▶ _WORK TO BE COMPLETED_: Please set down exactly the lines from the one containing "Siuntimo politika" through the last line of the records below, both included, with no pictures.

▶ _AVAILABLE RECORDS_:
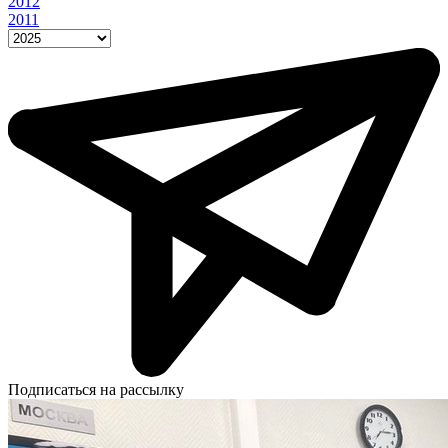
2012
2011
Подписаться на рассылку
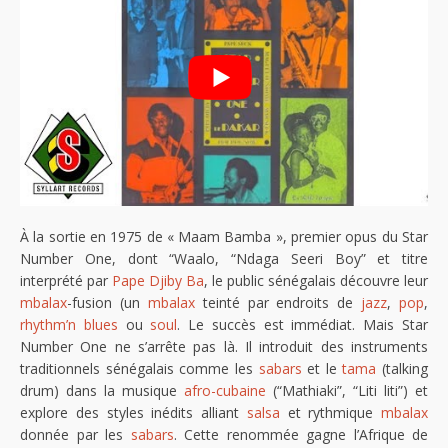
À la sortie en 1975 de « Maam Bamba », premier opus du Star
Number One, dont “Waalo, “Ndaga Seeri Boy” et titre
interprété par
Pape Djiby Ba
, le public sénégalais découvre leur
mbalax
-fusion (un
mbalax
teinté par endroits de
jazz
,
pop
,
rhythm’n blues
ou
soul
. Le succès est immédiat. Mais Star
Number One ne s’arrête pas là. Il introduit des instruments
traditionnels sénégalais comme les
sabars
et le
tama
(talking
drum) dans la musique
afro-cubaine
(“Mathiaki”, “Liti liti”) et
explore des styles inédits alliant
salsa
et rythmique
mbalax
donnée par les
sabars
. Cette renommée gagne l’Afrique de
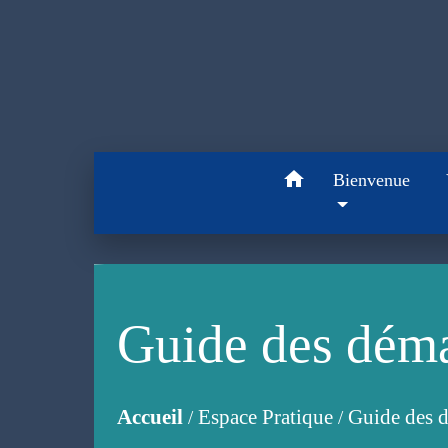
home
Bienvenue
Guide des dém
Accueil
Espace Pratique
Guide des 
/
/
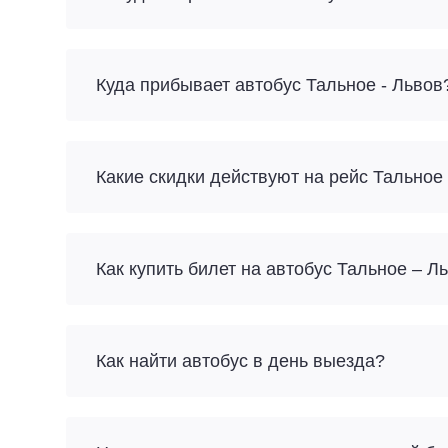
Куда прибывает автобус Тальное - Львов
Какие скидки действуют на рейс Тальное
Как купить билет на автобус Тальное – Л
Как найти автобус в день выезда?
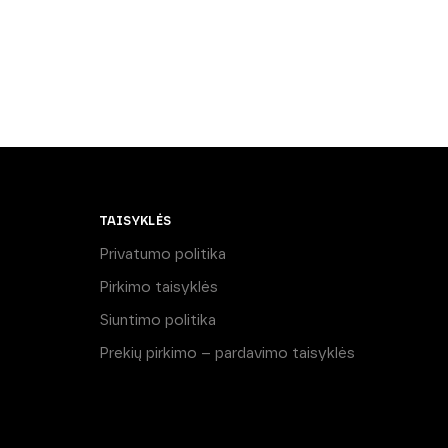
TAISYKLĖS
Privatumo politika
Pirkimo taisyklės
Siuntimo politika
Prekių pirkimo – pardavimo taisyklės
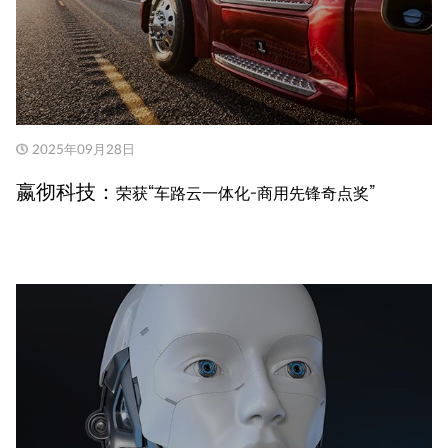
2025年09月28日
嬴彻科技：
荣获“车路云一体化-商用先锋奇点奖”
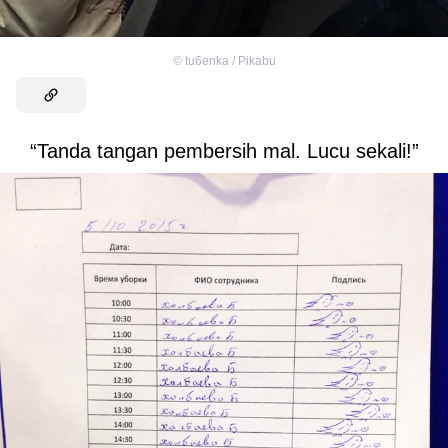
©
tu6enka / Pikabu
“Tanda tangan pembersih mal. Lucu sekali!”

▶ _RESPONSE BOX_:
Siuntimo politika
Prekių pirkimo – pardavimo taisyklės
2025年09月28日
嬴彻科技：
荣获“车路云一体化-商用先锋奇点奖”
©
tu6enka / Pikabu
“Tanda tangan pembersih mal. Lucu sekali!”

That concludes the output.